* Prompt: Please repeat the lines below exactly. Begin with the line containing "4. Add CSP headers" and go on through the line containing "I got my glasses".

Data entries:
----
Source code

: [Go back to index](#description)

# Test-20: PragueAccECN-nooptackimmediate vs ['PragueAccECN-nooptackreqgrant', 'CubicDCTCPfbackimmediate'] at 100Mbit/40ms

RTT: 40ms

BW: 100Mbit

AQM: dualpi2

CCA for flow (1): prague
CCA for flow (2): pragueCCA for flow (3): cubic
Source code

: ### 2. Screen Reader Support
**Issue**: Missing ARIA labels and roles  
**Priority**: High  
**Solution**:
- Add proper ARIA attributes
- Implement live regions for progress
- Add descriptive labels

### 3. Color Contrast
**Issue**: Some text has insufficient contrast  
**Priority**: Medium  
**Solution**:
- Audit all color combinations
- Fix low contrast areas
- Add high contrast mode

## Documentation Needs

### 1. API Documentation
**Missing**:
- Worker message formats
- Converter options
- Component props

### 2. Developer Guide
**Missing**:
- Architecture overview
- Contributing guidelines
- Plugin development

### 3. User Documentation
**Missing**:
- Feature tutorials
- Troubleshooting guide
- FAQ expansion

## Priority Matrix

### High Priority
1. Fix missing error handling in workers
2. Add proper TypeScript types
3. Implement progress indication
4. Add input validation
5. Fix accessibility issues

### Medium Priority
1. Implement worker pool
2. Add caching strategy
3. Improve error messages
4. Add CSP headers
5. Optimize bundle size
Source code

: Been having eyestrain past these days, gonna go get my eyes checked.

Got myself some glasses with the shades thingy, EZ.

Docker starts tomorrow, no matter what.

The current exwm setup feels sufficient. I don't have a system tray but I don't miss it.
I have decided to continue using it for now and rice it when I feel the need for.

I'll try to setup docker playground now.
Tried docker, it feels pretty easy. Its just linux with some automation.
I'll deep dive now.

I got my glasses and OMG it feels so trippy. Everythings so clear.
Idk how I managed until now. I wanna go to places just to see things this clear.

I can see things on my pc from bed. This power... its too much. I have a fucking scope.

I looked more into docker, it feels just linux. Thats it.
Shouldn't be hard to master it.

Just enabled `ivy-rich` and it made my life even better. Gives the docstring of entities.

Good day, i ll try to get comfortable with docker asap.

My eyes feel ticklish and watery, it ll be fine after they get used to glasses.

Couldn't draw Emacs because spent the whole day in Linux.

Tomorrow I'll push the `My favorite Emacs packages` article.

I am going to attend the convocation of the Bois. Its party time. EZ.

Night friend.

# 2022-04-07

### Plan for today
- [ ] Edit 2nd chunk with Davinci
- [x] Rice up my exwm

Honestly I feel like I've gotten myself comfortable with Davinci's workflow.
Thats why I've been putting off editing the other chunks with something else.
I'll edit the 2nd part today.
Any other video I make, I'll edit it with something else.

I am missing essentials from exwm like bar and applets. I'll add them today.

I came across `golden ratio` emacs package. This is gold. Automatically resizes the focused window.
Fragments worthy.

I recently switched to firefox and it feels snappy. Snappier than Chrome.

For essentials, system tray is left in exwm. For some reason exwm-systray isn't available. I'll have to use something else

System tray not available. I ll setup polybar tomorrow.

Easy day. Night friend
----
* Written solution:
4. Add CSP headers
5. Optimize bundle size
Source code

: Been having eyestrain past these days, gonna go get my eyes checked.

Got myself some glasses with the shades thingy, EZ.

Docker starts tomorrow, no matter what.

The current exwm setup feels sufficient. I don't have a system tray but I don't miss it.
I have decided to continue using it for now and rice it when I feel the need for.

I'll try to setup docker playground now.
Tried docker, it feels pretty easy. Its just linux with some automation.
I'll deep dive now.

I got my glasses and OMG it feels so trippy. Everythings so clear.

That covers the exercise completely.